What about measuring the “Customer Experience”? Is that the same or different than “Availability”? Short story: it depends on how you define it. You could measure TTI (time to interact), which is most likely going to be different. I know a few websites that do this, and if you can define the cut-off reliably (do background processes count? what exact functionality needs to be available to allow a customer to ‘interact’?), then I’m all for TTI as one measurement. Percentage of fatals in core services could also be included here. Granted, that’s more of a real-time metric and one that’s already mentioned above. But it’s also good for a weekly roll-up of site health.
Measuring vs Reporting, Dashboards vs Decks
Not every single thing you can measure should be reported or alarmed on. I should have put this as a disclaimer right at the top of this doc, really. There is such a thing as ‘paralysis by analysis’. It’s fine if a single service owner wants to review 50 or 60 different metrics, but there should be no more than 3-5 true health metrics. If you have more than 5 metrics (and I’d group ‘aggregate log fatals’ into one here as an example) that are top priority to measure, then you should continue working on your monitoring configs or maybe revisit the way your service responds to failures.

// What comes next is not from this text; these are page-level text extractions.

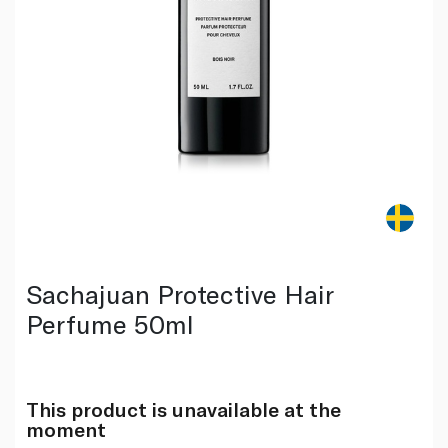
Sachajuan Protective Hair
Perfume 50ml
This product is unavailable at the
moment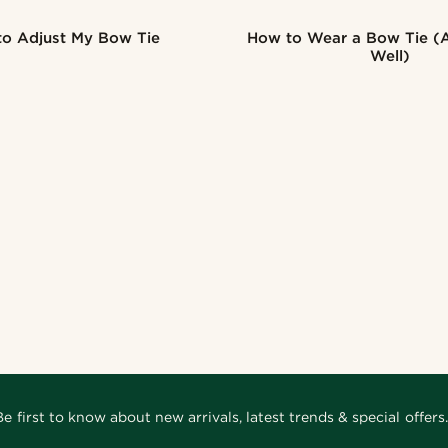
o Adjust My Bow Tie
How to Wear a Bow Tie (
Well)
Be first to know about new arrivals, latest trends & special offers.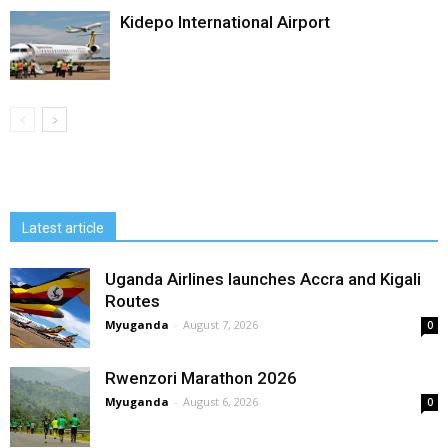
Kidepo International Airport
Latest article
Uganda Airlines launches Accra and Kigali
Routes
Myuganda
-
August 7, 2026
0
Rwenzori Marathon 2026
Myuganda
-
August 6, 2026
0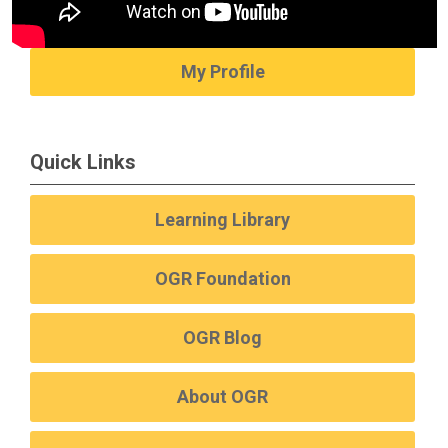
My Profile
Quick Links
Learning Library
OGR Foundation
OGR Blog
About OGR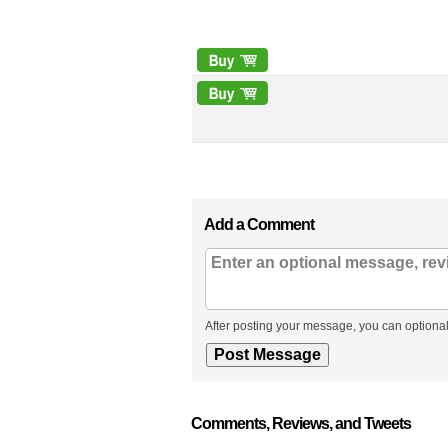
Add a Comment
After posting your message, you can optional
Comments, Reviews, and Tweets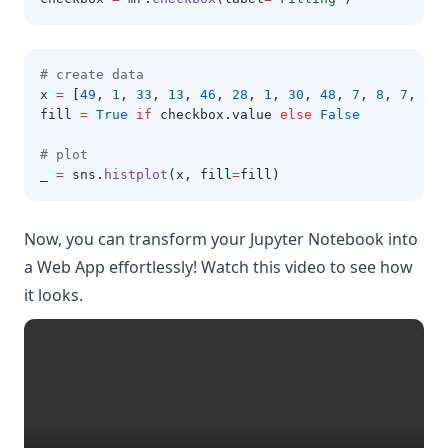
# create data 
x 
=
 [
49
,
1
,
33
,
13
,
46
,
28
,
1
,
30
,
48
,
7
,
8
,
7
,
34
,
fill 
=
True
if
 checkbox
.
value 
else
False
# plot 
_ 
=
 sns
.
histplot
(x, fill
=
fill)
Now, you can transform your Jupyter Notebook into
a Web App effortlessly! Watch this video to see how
it looks.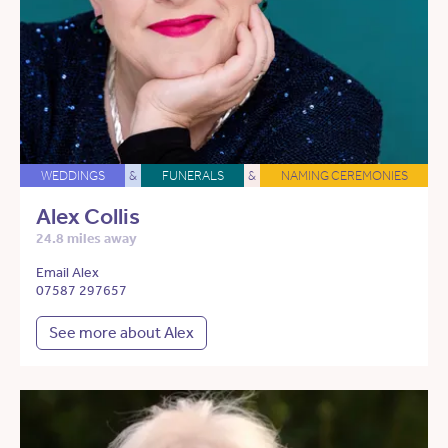
WEDDINGS
&
FUNERALS
&
NAMING CEREMONIES
Alex Collis
24.8 miles away
Email Alex
07587 297657
See more about Alex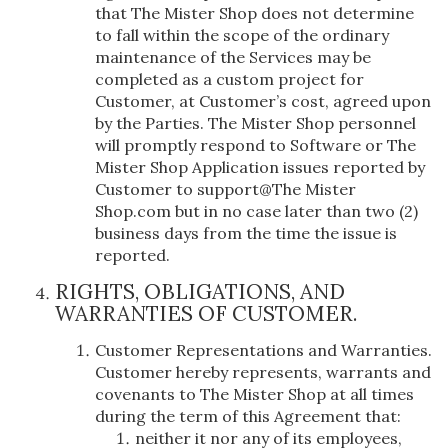
that The Mister Shop does not determine
to fall within the scope of the ordinary
maintenance of the Services may be
completed as a custom project for
Customer, at Customer’s cost, agreed upon
by the Parties. The Mister Shop personnel
will promptly respond to Software or The
Mister Shop Application issues reported by
Customer to support@The Mister
Shop.com but in no case later than two (2)
business days from the time the issue is
reported.
RIGHTS, OBLIGATIONS, AND
WARRANTIES OF CUSTOMER.
Customer Representations and Warranties.
Customer hereby represents, warrants and
covenants to The Mister Shop at all times
during the term of this Agreement that:
neither it nor any of its employees,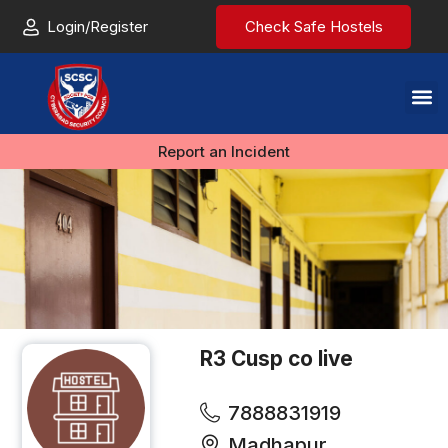
Login/Register
Check Safe Hostels
Report an Incident
R3 Cusp co live
7888831919
Madhapur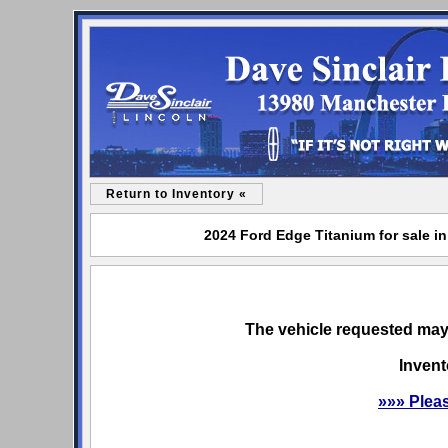
Return to Inventory «
2024 Ford Edge Titanium for sale in
The vehicle requested may 
Invent
»»» Plea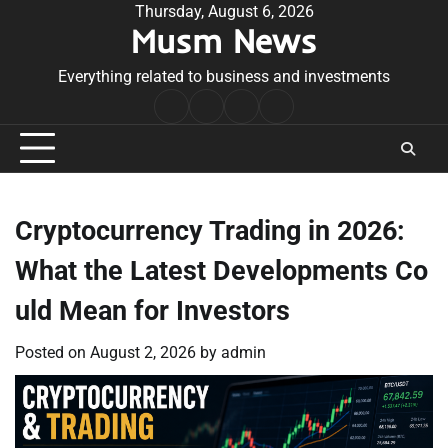
Skip
Thursday, August 6, 2026
Musm News
to
content
Everything related to business and investments
Home
Terms
Privacy
Contact
&
Policy
Us
Conditions
Cryptocurrency Trading in 2026:
What the Latest Developments Co
uld Mean for Investors
Posted on
August 2, 2026
by
admin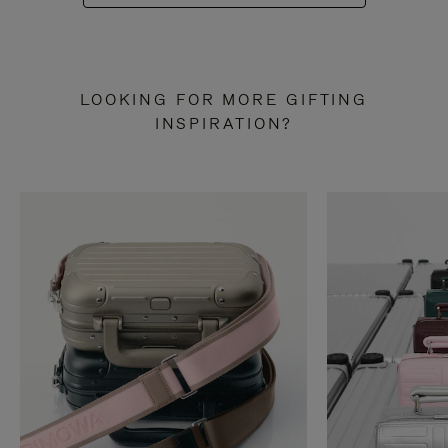
LOOKING FOR MORE GIFTING
INSPIRATION?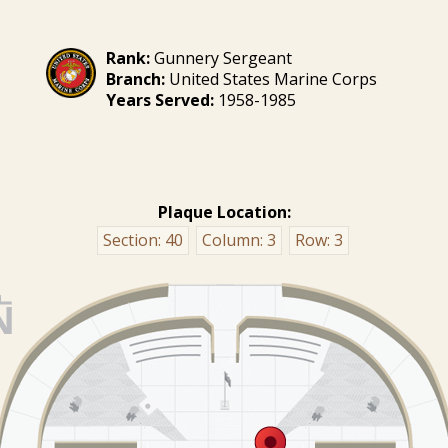
Rank:
Gunnery Sergeant
Branch:
United States Marine Corps
Years Served:
1958-1985
Plaque Location:
Section:
40
Column:
3
Row:
3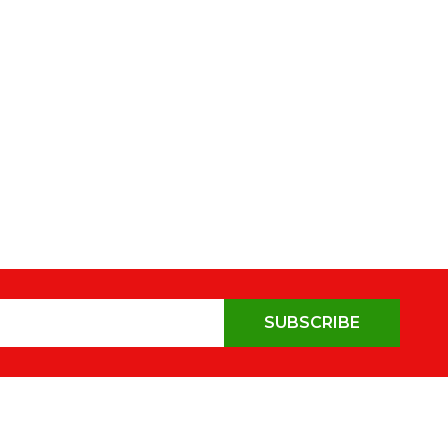
SUBSCRIBE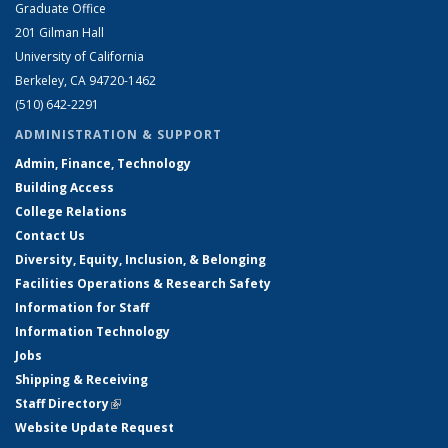
Graduate Office
201 Gilman Hall
University of California
Berkeley, CA 94720-1462
(510) 642-2291
ADMINISTRATION & SUPPORT
Admin, Finance, Technology
Building Access
College Relations
Contact Us
Diversity, Equity, Inclusion, & Belonging
Facilities Operations & Research Safety
Information for Staff
Information Technology
Jobs
Shipping & Receiving
Staff Directory
(link is external)
Website Update Request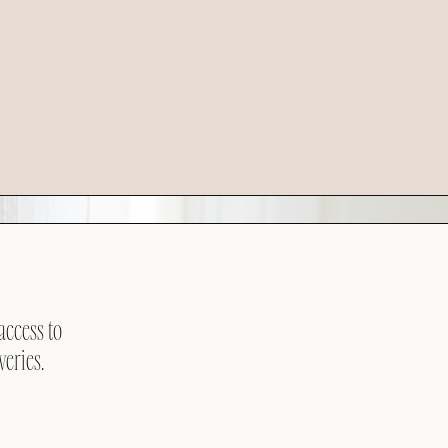
access to
veries.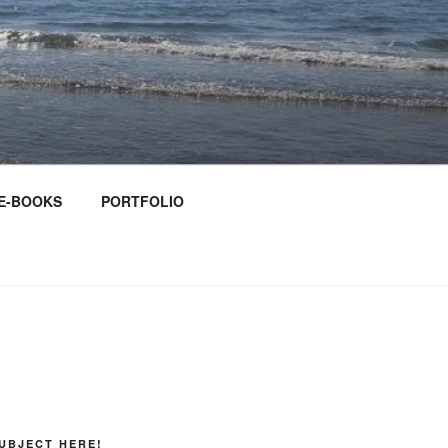
E-BOOKS
PORTFOLIO
UBJECT HERE!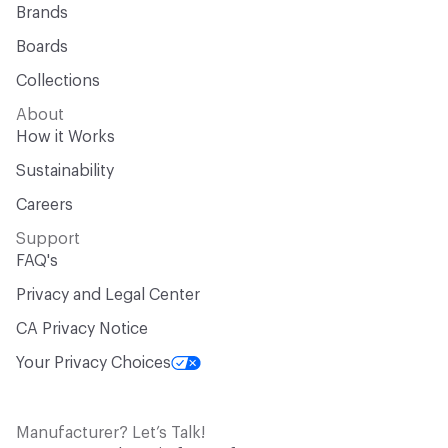
Brands
Boards
Collections
About
How it Works
Sustainability
Careers
Support
FAQ's
Privacy and Legal Center
CA Privacy Notice
Your Privacy Choices
Manufacturer? Let’s Talk!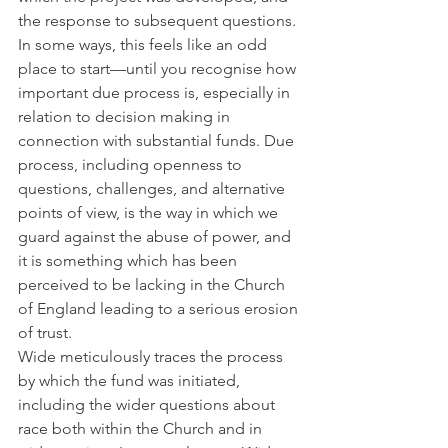
the response to subsequent questions. 
In some ways, this feels like an odd 
place to start—until you recognise how 
important due process is, especially in 
relation to decision making in 
connection with substantial funds. Due 
process, including openness to 
questions, challenges, and alternative 
points of view, is the way in which we 
guard against the abuse of power, and 
it is something which has been 
perceived to be lacking in the Church 
of England leading to a serious erosion 
of trust.
Wide meticulously traces the process 
by which the fund was initiated, 
including the wider questions about 
race both within the Church and in 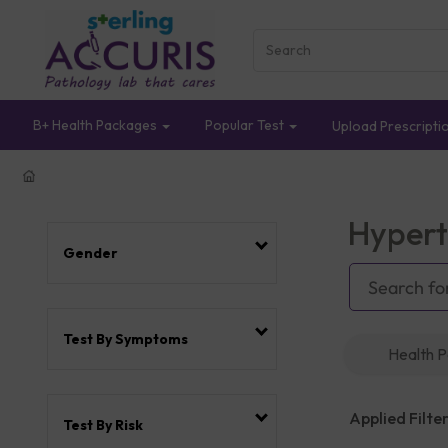
B+ Health Packages
Popular Test
Upload Prescripti
Hypert
Gender
Test By Symptoms
Health 
Applied Filter
Test By Risk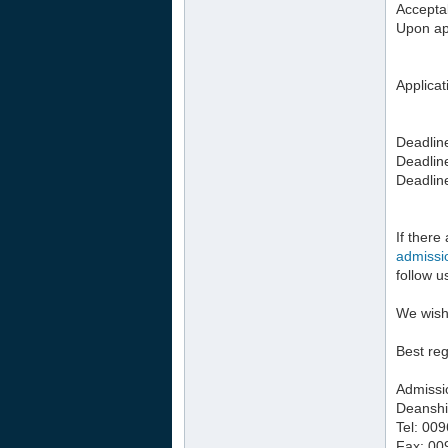
Acceptab
Upon app
Applicat
Deadline
Deadlin
Deadlin
If there
admiss
follow 
We wish
Best re
Admissi
Deanshi
Tel: 00
Fax: 00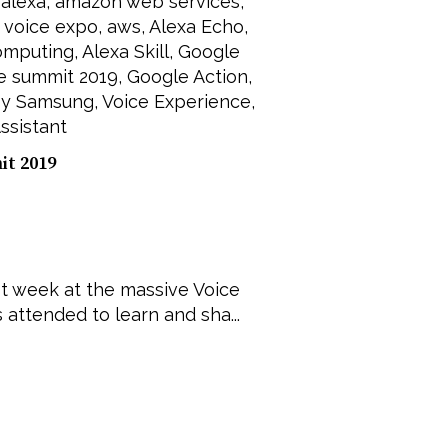
,
alexa
,
amazon web services
,
,
voice expo
,
aws
,
Alexa Echo
,
omputing
,
Alexa Skill
,
Google
e summit 2019
,
Google Action
,
by Samsung
,
Voice Experience
,
ssistant
t 2019
st week at the massive Voice
attended to learn and sha...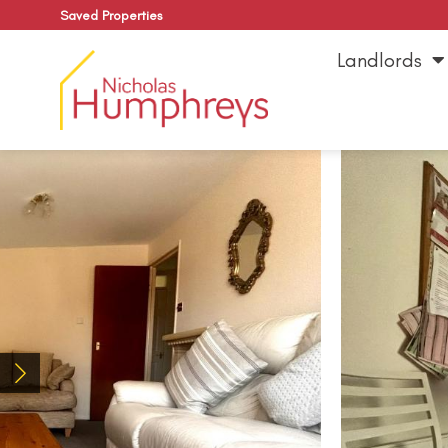
Saved Properties
Landlords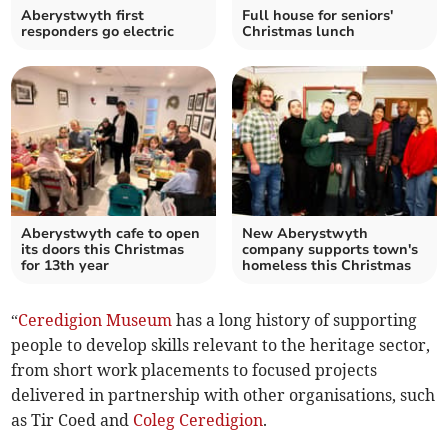
Aberystwyth first
Full house for seniors'
responders go electric
Christmas lunch
Aberystwyth cafe to open
New Aberystwyth
its doors this Christmas
company supports town's
for 13th year
homeless this Christmas
“
Ceredigion Museum
has a long history of supporting
people to develop skills relevant to the heritage sector,
from short work placements to focused projects
delivered in partnership with other organisations, such
as Tir Coed and
Coleg Ceredigion
.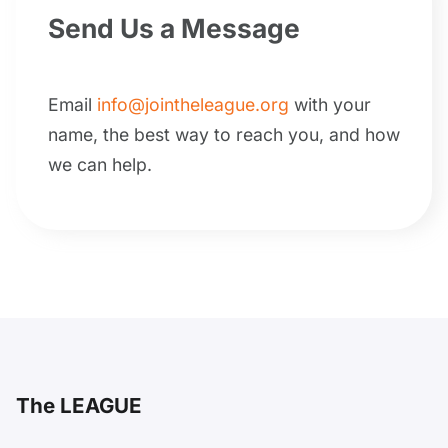
Send Us a Message
Email
info@jointheleague.org
with your
name, the best way to reach you, and how
we can help.
The LEAGUE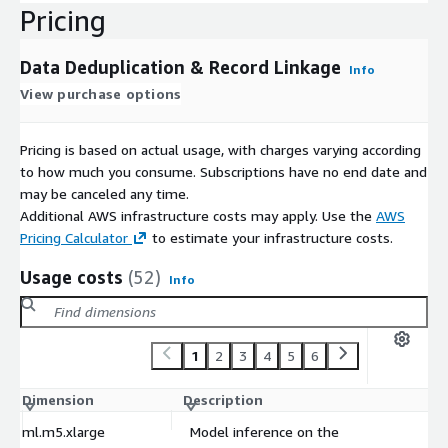
Pricing
Data Deduplication & Record Linkage
Info
View purchase options
Pricing is based on actual usage, with charges varying according
to how much you consume. Subscriptions have no end date and
may be canceled any time.
Additional AWS infrastructure costs may apply. Use the
AWS
Pricing Calculator
to estimate your infrastructure costs.
Usage costs
(52)
Info
1
2
3
4
5
6
Dimension
Description
C
ml.m5.xlarge
Model inference on the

Dashboards are [near-]real-time and decks are compiled from historical information (summaries). As an Ops manager, if someone comes to me with a deck from last week and tells me we have a site-impacting issue, then 1) we’ll run the event and make sure it gets handled and 2) the owner of the service will be conducting a monitoring audit of their service in fairly short order. I have no problem with a discussion that begins with, “I see latency’s been increasing over the past two weeks (without breaching the alert threshold)- any ideas what might be up?”. In fact, that’s exactly the type of discussion that a deck should incite. It’s just the times when someone might say, “Hey- it looks like we had a 50% FATAL rate on this core service last week. Any ideas?” that I get a little perturbed.
Again, staring at a dashboard all day long is NOT an effective or acceptable means of monitoring your infrastructure, nor is email-based monitoring, which amounts to the same thing. While dashboards will provide fairly up-to-date visibility into the health of a service, any critical metrics that are being rendered in the dashboard should also have a corresponding alert.
Oh yeah- and remember to monitor the monitoring system. 😉